Tipjoy Social Tipping For Sites You Like

Submitted by Aaron Turpen on Tuesday, 30 September 2008 View Comments

A New York based incubator called Betaworks develops and invests money in promising Web 2.0 technologies.  They’ve announced that they have led a one million funding collaboration for startup Tipjoy Inc.  Tipjoy is a micro-payments processor, meaning they process payments as low as 1 cent, and they specialize in taking “tips” for websites like blogs or information sites as a means of income for those sites.

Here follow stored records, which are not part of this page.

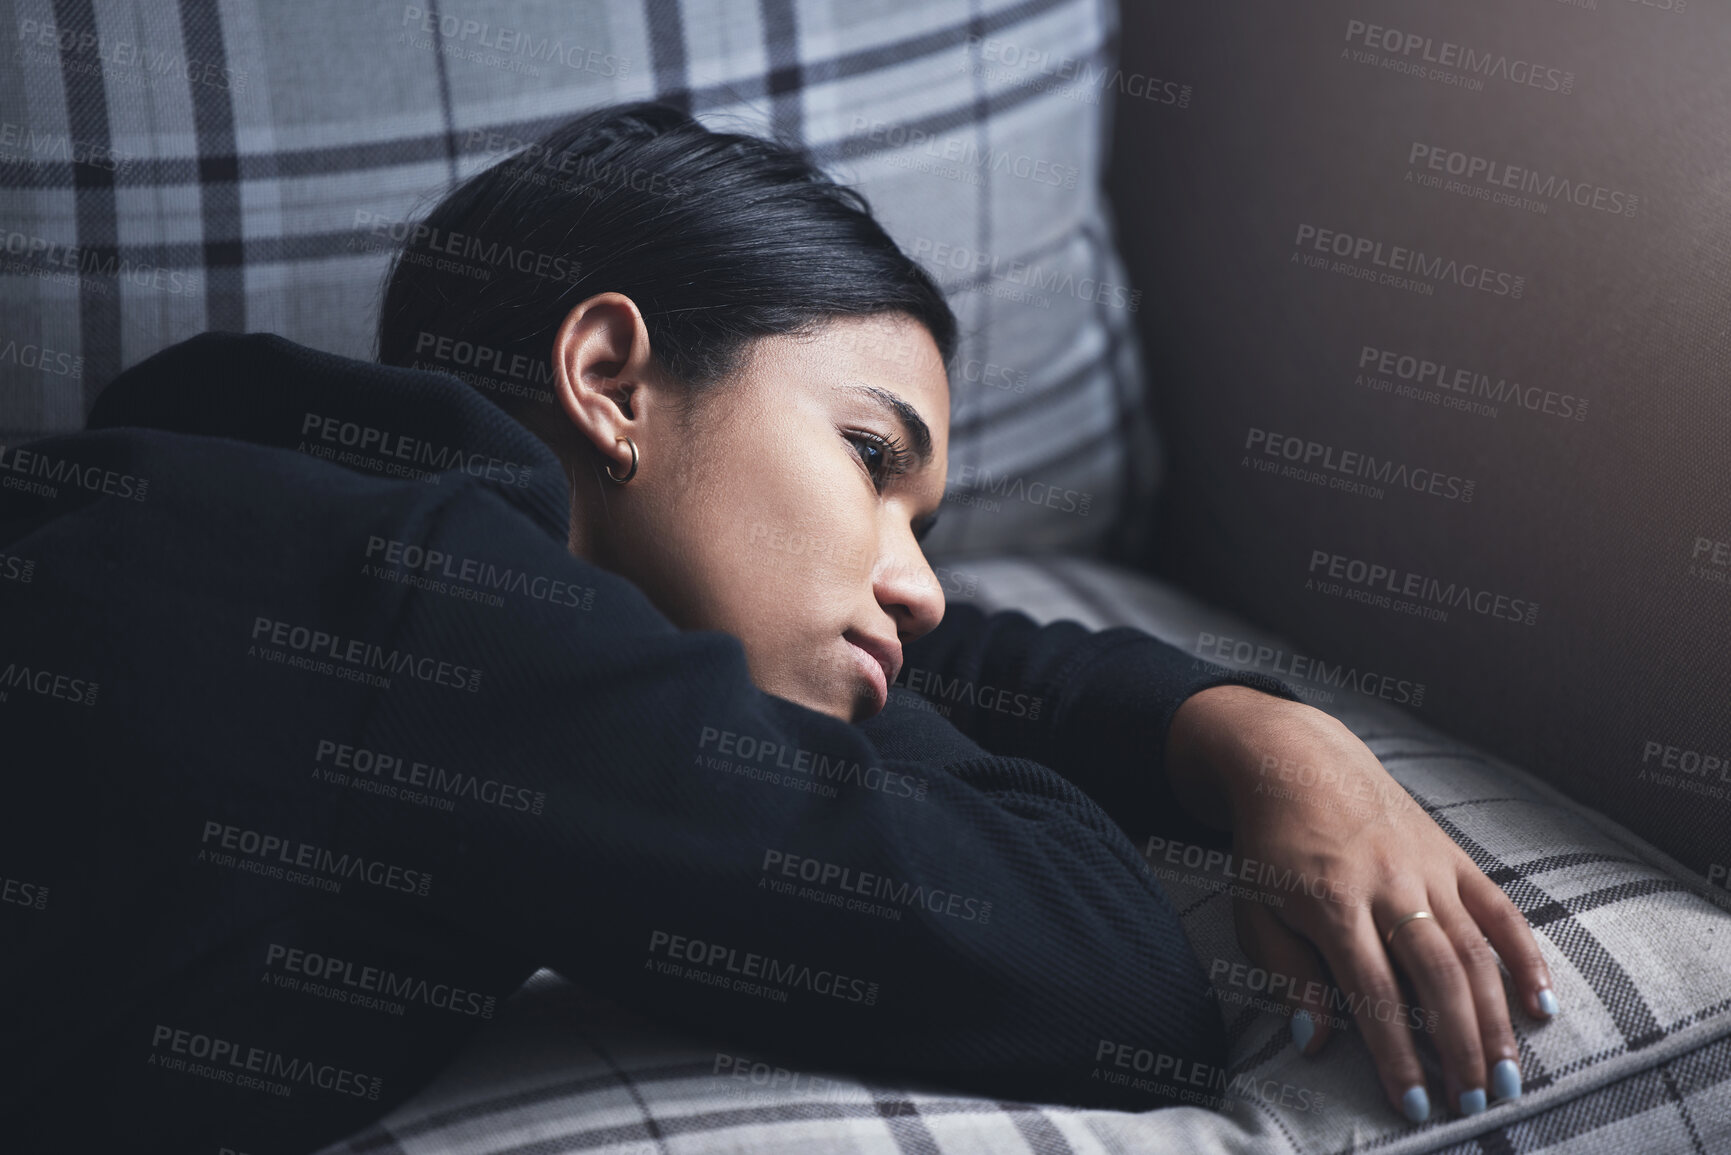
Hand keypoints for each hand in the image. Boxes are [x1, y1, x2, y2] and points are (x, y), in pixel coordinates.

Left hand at [1165, 685, 1557, 1121]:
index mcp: (1331, 901)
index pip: (1373, 991)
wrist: (1295, 760)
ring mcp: (1426, 866)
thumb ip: (1286, 974)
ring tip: (1507, 1077)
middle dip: (1458, 1047)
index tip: (1413, 1104)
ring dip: (1495, 1019)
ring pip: (1474, 950)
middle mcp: (1386, 883)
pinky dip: (1526, 957)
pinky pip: (1500, 909)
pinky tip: (1542, 1005)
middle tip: (1474, 1103)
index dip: (1396, 1053)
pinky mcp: (1451, 854)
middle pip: (1436, 975)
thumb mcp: (1254, 908)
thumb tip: (1314, 1041)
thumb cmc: (1269, 845)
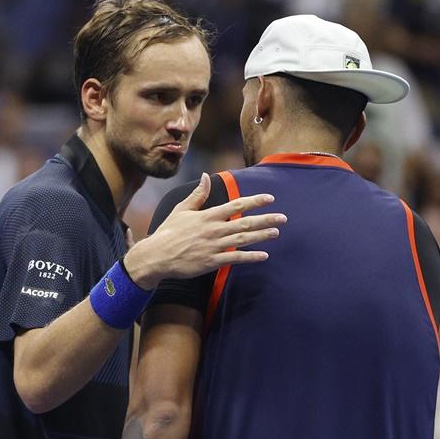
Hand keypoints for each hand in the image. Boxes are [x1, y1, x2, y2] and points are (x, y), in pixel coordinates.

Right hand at [124, 173, 284, 289]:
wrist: (157, 256)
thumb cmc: (169, 232)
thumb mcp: (181, 210)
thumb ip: (197, 195)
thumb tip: (204, 176)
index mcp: (208, 216)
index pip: (236, 205)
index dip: (254, 201)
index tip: (269, 198)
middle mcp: (214, 230)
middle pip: (245, 223)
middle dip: (266, 219)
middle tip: (283, 218)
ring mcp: (214, 246)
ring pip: (243, 240)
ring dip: (262, 236)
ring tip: (276, 232)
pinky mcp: (212, 262)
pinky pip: (235, 259)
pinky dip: (250, 257)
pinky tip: (264, 256)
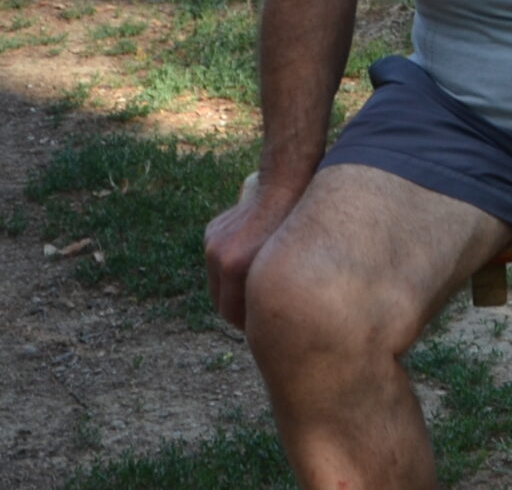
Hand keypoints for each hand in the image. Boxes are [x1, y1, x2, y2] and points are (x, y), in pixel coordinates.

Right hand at [203, 170, 298, 329]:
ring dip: (232, 291)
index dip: (247, 325)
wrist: (286, 184)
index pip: (232, 314)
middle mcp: (220, 256)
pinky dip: (230, 268)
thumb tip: (271, 318)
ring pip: (217, 284)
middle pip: (220, 303)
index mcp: (236, 267)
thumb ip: (273, 291)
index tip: (261, 328)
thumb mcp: (290, 265)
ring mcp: (214, 243)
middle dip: (237, 312)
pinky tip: (251, 260)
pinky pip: (218, 262)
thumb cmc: (298, 228)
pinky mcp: (212, 233)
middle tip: (258, 316)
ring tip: (256, 290)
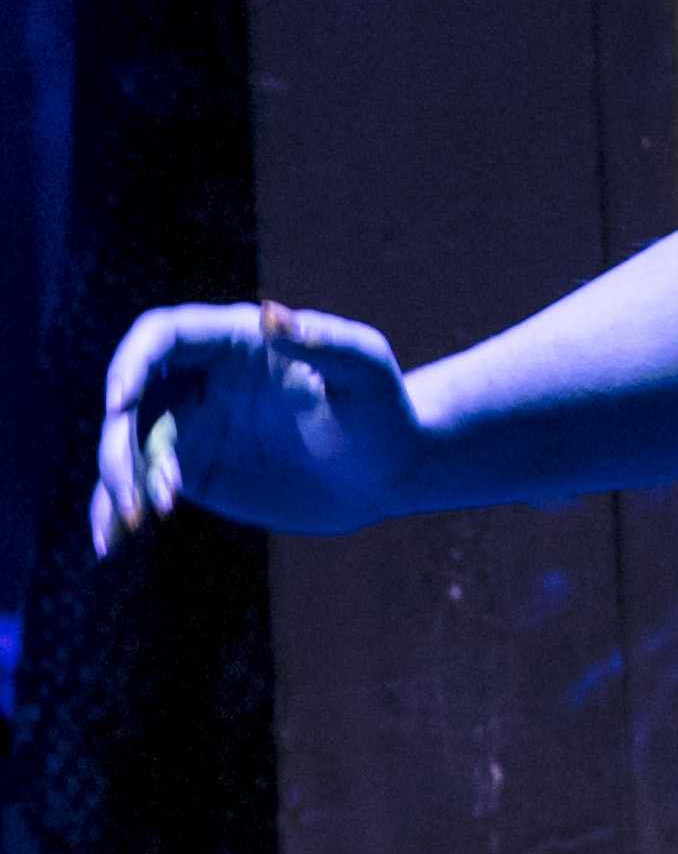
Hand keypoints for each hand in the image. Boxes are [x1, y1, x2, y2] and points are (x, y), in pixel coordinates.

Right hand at [91, 299, 425, 553]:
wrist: (390, 473)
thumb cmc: (384, 411)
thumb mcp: (365, 372)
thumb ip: (323, 342)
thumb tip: (270, 314)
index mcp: (237, 339)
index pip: (163, 335)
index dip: (131, 362)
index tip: (118, 403)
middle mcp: (203, 378)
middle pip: (131, 396)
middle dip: (119, 440)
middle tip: (134, 488)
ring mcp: (194, 425)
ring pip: (128, 445)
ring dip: (120, 480)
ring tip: (140, 519)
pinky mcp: (192, 470)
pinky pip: (140, 484)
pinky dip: (116, 509)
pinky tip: (112, 540)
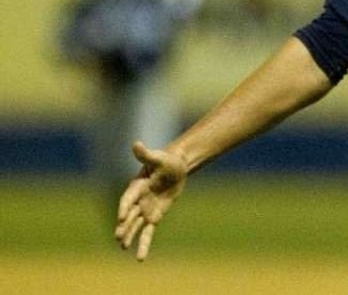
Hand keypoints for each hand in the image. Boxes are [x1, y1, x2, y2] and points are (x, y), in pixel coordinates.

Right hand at [114, 141, 188, 260]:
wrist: (176, 167)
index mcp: (137, 186)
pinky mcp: (154, 216)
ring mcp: (145, 209)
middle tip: (118, 237)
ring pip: (136, 225)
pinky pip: (148, 231)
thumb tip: (136, 144)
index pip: (129, 198)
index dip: (125, 206)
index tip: (120, 216)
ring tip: (122, 247)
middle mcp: (138, 200)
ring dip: (129, 235)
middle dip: (124, 225)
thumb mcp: (158, 157)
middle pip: (129, 215)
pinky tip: (140, 257)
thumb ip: (146, 154)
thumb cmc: (167, 160)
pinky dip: (144, 243)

The idea is pretty simple: most sites that want to take viable donations through PayPal or another common online processor have to take at least $1 in order to break even on the transaction.  This means that smaller donations actually cost the site money to receive and are counter-productive.  Since users are more likely to donate very small sums of money continually rather than large sums occasionally, the ability to receive those smaller funds on a profitable scale is important to many not-for-profit sites.

Tipjoy facilitates this by allowing site owners, bloggers, and others to post “tip jars” on their site in which users can donate sums from a penny all the way up to thousands of dollars.  The money is collected via PayPal or (soon) credit card transaction.  Tipjoy aggregates the donations, so if one person donates to half a dozen sites for a total of $1.50, Tipjoy bills them that total rather than each individual, smaller total.  Even better, the tips are completely voluntary and payment of the tip is also voluntary, so users can ignore the bills or delete them at their will.

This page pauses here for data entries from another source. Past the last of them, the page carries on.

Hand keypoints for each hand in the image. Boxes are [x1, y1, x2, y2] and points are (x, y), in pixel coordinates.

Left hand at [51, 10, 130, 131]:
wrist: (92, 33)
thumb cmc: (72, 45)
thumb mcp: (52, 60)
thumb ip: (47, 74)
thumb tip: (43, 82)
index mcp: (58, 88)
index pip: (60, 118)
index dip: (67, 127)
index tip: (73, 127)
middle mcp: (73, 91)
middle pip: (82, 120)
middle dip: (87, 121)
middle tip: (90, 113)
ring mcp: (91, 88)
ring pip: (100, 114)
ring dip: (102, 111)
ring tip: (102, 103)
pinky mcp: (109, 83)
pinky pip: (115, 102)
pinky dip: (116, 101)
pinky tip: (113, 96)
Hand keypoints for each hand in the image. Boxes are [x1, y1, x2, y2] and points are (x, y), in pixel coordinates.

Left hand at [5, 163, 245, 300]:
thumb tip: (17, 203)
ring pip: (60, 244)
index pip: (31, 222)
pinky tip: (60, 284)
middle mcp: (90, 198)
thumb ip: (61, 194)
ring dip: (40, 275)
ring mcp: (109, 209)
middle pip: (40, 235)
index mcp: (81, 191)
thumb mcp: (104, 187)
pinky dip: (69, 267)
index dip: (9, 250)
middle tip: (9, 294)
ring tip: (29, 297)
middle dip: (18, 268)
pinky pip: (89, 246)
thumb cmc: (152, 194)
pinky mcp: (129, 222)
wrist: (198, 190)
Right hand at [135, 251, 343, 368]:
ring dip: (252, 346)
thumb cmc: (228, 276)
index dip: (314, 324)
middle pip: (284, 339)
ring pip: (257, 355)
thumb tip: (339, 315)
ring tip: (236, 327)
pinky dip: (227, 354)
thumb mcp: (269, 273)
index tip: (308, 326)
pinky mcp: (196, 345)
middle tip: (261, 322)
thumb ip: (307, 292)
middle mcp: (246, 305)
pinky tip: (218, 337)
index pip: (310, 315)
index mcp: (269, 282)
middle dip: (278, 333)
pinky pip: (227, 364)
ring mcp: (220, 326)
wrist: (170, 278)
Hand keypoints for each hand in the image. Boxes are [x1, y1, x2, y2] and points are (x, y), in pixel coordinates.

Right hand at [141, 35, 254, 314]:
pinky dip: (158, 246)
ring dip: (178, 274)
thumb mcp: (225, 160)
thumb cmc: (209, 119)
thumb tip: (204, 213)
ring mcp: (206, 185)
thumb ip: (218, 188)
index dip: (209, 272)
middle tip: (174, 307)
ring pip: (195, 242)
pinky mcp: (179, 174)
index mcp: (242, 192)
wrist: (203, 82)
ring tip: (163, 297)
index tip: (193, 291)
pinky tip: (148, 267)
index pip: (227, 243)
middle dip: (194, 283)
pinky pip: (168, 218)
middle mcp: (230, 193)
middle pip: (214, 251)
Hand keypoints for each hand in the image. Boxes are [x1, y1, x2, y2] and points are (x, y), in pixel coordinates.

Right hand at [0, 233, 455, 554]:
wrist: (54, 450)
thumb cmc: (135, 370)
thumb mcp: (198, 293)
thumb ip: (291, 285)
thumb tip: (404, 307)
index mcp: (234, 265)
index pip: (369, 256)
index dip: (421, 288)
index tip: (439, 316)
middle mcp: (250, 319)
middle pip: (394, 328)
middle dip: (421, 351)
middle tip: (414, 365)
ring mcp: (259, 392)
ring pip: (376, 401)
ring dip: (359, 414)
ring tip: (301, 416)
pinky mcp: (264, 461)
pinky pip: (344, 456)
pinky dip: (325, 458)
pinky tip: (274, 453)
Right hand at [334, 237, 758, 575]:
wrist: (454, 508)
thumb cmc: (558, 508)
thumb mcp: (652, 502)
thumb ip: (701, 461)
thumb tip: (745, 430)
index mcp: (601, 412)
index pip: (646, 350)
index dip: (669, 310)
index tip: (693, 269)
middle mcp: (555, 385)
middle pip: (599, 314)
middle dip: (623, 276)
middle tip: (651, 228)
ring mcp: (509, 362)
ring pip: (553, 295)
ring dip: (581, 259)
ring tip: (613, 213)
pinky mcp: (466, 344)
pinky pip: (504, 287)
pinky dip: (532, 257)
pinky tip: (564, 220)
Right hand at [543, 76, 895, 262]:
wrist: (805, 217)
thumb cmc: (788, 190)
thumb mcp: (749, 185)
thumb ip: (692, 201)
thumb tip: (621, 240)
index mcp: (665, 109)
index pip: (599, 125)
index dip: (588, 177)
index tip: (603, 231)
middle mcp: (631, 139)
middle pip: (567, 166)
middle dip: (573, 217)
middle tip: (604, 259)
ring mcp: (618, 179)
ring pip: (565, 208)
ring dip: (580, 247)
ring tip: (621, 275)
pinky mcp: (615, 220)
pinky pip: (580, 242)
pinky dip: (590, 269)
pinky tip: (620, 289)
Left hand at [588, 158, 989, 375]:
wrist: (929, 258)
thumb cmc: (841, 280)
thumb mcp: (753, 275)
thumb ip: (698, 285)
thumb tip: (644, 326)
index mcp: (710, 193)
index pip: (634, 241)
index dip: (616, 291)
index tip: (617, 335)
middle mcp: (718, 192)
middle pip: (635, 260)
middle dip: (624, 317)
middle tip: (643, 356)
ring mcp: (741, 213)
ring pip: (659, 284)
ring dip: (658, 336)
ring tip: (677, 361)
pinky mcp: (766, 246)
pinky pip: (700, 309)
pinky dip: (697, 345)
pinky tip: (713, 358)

This also means that money is saved when the donations are paid to the site owner, who receives one large payment from Tipjoy monthly rather than many smaller, higher-cost payments from individuals. Their third bonus is that when a user leaves a tip, the user never leaves the site, which is not true of traditional PayPal or credit card donation links.

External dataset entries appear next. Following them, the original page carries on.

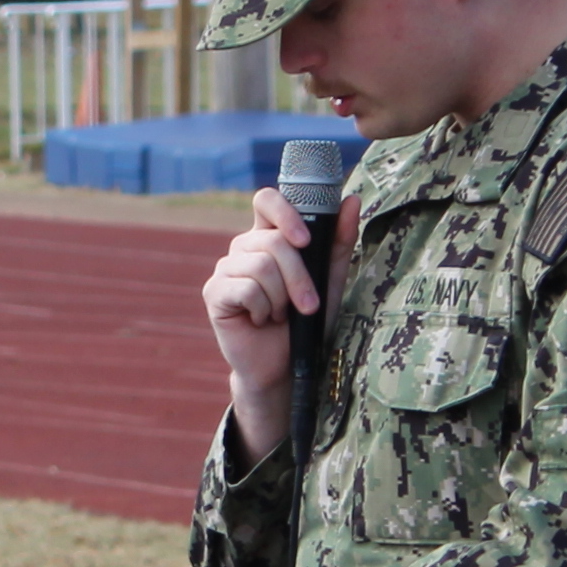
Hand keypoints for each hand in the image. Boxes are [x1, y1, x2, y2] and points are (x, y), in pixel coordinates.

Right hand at [202, 185, 322, 465]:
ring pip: (260, 266)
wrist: (287, 366)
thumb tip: (352, 200)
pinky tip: (262, 321)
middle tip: (308, 306)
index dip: (284, 212)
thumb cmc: (307, 322)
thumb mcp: (330, 280)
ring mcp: (226, 269)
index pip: (266, 200)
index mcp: (268, 238)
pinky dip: (263, 309)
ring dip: (281, 298)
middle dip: (298, 277)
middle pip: (272, 241)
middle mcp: (243, 248)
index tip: (306, 240)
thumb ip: (339, 240)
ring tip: (280, 315)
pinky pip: (245, 289)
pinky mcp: (214, 293)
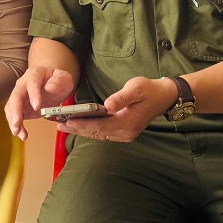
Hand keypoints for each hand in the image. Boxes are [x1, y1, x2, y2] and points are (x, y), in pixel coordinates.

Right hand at [5, 66, 75, 140]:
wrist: (53, 84)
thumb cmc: (58, 80)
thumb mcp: (64, 78)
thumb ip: (59, 81)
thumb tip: (50, 88)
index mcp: (35, 74)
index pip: (32, 83)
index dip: (33, 94)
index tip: (37, 107)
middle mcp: (23, 84)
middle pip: (16, 96)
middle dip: (15, 110)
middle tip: (17, 122)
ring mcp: (19, 96)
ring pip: (11, 107)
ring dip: (13, 120)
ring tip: (18, 132)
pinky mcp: (20, 107)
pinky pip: (14, 116)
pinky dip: (17, 126)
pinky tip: (22, 134)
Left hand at [60, 77, 177, 142]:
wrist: (164, 97)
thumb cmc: (149, 90)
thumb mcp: (136, 88)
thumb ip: (121, 97)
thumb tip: (107, 105)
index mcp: (126, 124)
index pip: (99, 126)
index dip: (81, 124)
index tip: (66, 121)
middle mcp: (124, 133)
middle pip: (96, 133)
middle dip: (77, 129)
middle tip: (58, 124)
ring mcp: (124, 135)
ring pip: (98, 134)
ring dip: (81, 130)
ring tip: (64, 124)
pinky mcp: (123, 132)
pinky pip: (103, 133)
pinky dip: (90, 129)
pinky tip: (79, 124)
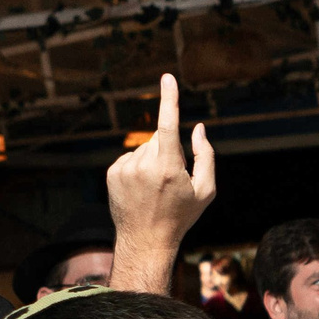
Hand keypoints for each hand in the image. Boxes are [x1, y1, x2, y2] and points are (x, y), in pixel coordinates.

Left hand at [105, 74, 215, 294]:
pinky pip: (130, 156)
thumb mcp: (205, 191)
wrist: (145, 240)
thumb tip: (198, 128)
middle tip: (171, 179)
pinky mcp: (112, 172)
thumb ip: (207, 156)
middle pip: (160, 137)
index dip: (169, 99)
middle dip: (168, 149)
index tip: (167, 78)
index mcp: (168, 168)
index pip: (168, 124)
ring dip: (152, 159)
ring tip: (154, 187)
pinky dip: (138, 166)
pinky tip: (141, 187)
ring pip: (145, 147)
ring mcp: (124, 168)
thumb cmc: (180, 215)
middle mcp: (143, 165)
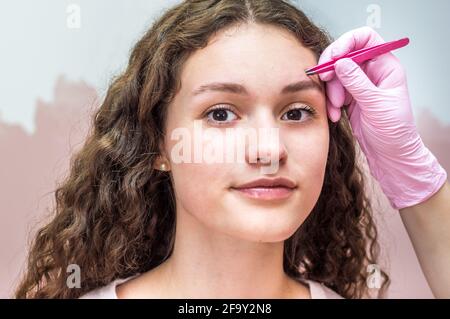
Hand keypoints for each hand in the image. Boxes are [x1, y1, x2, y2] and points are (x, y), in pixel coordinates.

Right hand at [319, 26, 446, 209]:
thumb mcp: (376, 104)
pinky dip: (331, 103)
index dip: (347, 43)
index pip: (366, 39)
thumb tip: (341, 62)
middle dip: (333, 70)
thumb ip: (357, 82)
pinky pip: (333, 93)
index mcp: (386, 67)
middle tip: (325, 80)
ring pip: (336, 76)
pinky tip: (336, 116)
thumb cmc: (395, 131)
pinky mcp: (350, 100)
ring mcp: (360, 86)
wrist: (391, 155)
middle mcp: (372, 73)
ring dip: (331, 92)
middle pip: (345, 56)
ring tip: (336, 109)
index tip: (334, 57)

TipJoy charges about 10% in transaction fees, which is lower than the standard flat-rate plus a percentage most other processors will charge.  This money is taken out of donated funds directly before payment to the recipient and is only charged on funds actually collected.

It’s a great setup and a good idea, bringing electronic commerce a step ahead from traditional electronic transfers (credit cards and bank wires).  Tipjoy is currently hiring development staff and was founded by husband and wife team Abby and Ivan Kirigin.  Whether their business model can proceed past investment funding, time will tell.